= Task prompt =
Up to and including the line that contains "(endometrial) stained for", reproduce every line exactly, beginning with the first line below.

= Dataset excerpts =
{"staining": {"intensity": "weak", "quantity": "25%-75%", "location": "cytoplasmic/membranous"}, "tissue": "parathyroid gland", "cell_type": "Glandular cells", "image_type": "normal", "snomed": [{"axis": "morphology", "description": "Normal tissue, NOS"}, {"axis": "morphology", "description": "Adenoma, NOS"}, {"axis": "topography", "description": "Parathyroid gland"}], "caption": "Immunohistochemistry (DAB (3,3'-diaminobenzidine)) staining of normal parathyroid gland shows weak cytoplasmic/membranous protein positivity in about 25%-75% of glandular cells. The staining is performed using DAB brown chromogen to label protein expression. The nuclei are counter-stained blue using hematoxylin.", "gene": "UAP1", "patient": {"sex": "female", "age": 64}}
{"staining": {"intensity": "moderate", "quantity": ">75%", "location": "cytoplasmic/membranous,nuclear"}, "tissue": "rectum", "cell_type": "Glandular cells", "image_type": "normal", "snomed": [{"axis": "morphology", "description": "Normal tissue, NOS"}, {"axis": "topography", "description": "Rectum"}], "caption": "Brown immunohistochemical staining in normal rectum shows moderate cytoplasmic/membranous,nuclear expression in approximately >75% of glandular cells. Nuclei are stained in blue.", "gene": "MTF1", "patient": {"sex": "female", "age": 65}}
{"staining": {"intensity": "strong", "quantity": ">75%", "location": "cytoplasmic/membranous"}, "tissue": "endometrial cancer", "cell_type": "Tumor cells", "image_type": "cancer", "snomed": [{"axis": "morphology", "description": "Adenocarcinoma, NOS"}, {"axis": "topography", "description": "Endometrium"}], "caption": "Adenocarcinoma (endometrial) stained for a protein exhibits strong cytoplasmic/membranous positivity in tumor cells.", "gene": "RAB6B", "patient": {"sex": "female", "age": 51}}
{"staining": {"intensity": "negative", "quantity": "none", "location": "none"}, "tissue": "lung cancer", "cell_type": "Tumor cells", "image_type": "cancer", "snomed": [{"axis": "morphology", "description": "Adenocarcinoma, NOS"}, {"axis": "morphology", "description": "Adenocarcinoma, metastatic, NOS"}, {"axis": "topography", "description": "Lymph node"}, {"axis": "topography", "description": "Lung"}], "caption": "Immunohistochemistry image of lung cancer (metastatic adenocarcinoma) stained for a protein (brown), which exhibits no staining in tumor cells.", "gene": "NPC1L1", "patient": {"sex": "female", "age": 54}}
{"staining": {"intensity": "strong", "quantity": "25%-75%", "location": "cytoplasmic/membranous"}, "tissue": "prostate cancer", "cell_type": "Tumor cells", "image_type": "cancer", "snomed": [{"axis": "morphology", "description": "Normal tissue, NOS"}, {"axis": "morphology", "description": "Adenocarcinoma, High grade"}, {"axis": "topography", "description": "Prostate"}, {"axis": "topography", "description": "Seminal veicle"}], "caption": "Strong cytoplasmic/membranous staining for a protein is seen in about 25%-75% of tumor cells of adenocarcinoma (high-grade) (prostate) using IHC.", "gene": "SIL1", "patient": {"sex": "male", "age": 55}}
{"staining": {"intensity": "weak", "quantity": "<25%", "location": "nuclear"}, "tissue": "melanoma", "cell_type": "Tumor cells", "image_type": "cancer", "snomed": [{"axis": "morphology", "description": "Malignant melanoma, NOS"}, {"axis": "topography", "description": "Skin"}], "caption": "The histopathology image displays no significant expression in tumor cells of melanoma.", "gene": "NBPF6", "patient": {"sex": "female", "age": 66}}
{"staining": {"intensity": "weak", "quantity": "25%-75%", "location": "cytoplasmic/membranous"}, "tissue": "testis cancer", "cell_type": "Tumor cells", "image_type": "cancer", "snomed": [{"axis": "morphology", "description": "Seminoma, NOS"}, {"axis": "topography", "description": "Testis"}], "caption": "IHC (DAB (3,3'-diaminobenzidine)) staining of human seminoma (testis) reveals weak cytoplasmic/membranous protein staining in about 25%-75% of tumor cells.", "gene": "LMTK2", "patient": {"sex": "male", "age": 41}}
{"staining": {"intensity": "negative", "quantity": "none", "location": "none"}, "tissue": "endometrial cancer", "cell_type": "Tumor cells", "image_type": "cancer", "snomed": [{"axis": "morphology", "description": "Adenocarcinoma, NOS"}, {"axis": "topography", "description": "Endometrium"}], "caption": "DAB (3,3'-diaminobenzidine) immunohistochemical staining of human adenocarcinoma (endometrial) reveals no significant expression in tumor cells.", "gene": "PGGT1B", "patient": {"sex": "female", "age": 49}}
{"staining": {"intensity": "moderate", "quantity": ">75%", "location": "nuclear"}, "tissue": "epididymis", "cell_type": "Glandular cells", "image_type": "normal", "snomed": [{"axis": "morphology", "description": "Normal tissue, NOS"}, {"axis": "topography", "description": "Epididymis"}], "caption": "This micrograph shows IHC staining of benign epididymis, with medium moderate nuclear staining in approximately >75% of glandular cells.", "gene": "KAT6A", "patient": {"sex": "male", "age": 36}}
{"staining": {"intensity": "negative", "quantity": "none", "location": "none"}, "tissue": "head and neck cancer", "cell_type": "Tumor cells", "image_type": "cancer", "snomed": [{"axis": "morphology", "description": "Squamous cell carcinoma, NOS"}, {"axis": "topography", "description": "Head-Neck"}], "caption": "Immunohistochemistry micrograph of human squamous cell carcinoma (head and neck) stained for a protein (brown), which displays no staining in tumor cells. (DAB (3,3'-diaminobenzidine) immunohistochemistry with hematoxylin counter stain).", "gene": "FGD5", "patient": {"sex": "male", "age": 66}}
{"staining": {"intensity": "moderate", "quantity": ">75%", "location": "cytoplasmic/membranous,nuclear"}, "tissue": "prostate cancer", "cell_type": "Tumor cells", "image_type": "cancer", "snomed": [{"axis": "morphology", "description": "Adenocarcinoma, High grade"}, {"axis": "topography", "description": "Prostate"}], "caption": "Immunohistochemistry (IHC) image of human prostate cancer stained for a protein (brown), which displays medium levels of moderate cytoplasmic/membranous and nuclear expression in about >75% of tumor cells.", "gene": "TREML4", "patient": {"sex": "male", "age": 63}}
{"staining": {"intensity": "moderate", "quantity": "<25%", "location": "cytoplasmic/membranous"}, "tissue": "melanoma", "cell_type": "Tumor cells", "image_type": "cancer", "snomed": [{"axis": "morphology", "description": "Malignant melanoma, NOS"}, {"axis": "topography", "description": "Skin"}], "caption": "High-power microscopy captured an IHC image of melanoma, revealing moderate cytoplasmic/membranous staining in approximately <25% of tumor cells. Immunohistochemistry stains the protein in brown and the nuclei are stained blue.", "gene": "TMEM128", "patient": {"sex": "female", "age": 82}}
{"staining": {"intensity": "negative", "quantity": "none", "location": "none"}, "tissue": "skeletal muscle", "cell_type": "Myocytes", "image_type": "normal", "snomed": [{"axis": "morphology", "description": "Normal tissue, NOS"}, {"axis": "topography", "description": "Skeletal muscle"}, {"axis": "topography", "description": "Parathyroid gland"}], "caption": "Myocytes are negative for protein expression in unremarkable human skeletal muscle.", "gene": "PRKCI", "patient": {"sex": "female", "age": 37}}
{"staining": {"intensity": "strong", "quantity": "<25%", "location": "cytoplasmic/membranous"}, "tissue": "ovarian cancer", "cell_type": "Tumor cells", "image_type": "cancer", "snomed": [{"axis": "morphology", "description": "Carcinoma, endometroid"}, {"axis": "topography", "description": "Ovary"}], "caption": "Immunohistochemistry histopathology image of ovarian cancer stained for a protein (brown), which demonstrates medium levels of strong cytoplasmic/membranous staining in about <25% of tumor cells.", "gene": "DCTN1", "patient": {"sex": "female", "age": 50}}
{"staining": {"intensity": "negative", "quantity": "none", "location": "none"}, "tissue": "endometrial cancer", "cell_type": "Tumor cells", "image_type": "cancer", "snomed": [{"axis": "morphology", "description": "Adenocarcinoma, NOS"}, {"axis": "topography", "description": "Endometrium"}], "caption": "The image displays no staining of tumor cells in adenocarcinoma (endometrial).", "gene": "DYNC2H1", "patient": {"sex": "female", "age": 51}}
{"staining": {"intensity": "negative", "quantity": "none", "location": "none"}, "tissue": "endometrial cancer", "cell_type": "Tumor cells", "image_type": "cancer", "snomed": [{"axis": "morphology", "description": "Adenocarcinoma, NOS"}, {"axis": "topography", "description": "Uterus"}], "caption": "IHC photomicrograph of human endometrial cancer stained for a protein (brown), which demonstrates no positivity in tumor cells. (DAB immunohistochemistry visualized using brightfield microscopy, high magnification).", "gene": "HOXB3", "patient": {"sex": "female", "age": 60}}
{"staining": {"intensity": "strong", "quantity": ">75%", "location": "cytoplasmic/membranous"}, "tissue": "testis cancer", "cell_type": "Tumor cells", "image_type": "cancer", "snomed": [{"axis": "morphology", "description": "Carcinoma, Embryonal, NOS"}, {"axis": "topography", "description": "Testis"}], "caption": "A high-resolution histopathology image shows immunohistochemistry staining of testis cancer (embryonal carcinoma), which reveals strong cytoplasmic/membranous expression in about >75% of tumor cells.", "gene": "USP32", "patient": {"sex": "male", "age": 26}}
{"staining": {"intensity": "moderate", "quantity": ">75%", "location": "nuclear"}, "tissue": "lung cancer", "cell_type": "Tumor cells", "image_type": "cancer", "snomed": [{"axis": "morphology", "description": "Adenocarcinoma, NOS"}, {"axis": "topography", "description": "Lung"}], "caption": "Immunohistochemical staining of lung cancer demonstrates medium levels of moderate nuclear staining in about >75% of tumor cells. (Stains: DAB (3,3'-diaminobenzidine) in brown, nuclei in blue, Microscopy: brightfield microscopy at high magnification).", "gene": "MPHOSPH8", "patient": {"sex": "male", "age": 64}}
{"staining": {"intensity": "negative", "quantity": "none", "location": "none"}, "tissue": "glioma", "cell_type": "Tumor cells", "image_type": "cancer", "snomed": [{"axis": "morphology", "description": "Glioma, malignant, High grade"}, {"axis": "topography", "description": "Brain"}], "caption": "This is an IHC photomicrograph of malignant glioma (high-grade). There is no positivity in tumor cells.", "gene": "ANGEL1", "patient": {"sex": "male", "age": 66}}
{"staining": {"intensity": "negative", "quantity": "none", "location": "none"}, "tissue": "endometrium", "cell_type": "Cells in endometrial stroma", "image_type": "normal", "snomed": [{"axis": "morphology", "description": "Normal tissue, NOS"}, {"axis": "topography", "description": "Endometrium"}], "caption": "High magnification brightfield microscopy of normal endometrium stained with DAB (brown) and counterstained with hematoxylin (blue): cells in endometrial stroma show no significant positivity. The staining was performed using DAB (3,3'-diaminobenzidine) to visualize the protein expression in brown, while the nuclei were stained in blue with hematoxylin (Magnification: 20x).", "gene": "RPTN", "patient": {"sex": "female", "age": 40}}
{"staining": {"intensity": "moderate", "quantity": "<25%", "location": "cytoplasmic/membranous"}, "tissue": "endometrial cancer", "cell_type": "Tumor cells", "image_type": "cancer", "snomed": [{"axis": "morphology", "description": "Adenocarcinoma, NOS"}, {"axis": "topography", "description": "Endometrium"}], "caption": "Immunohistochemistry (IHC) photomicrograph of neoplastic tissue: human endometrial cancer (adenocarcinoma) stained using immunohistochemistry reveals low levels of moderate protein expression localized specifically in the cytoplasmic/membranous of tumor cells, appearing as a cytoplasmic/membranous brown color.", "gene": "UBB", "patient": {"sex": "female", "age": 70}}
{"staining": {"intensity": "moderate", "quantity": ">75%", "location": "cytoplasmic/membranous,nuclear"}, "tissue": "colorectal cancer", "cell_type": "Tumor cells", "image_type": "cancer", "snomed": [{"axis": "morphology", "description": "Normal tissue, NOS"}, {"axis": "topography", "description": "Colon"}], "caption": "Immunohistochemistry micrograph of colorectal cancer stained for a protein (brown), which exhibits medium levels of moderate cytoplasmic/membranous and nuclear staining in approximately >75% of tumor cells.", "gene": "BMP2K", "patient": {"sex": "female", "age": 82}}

= Output of the task =
{"staining": {"intensity": "weak", "quantity": "25%-75%", "location": "cytoplasmic/membranous"}, "tissue": "parathyroid gland", "cell_type": "Glandular cells", "image_type": "normal", "snomed": [{"axis": "morphology", "description": "Normal tissue, NOS"}, {"axis": "morphology", "description": "Adenoma, NOS"}, {"axis": "topography", "description": "Parathyroid gland"}], "caption": "Immunohistochemistry (DAB (3,3'-diaminobenzidine)) staining of normal parathyroid gland shows weak cytoplasmic/membranous protein positivity in about 25%-75% of glandular cells. The staining is performed using DAB brown chromogen to label protein expression. The nuclei are counter-stained blue using hematoxylin.", "gene": "UAP1", "patient": {"sex": "female", "age": 64}}
{"staining": {"intensity": "moderate", "quantity": ">75%", "location": "cytoplasmic/membranous,nuclear"}, "tissue": "rectum", "cell_type": "Glandular cells", "image_type": "normal", "snomed": [{"axis": "morphology", "description": "Normal tissue, NOS"}, {"axis": "topography", "description": "Rectum"}], "caption": "Brown immunohistochemical staining in normal rectum shows moderate cytoplasmic/membranous,nuclear expression in approximately >75% of glandular cells. Nuclei are stained in blue.", "gene": "MTF1", "patient": {"sex": "female", "age": 65}}
{"staining": {"intensity": "strong", "quantity": ">75%", "location": "cytoplasmic/membranous"}, "tissue": "endometrial cancer", "cell_type": "Tumor cells", "image_type": "cancer", "snomed": [{"axis": "morphology", "description": "Adenocarcinoma, NOS"}, {"axis": "topography", "description": "Endometrium"}], "caption": "Adenocarcinoma (endometrial) stained for a protein exhibits strong cytoplasmic/membranous positivity in tumor cells.", "gene": "RAB6B", "patient": {"sex": "female", "age": 51}}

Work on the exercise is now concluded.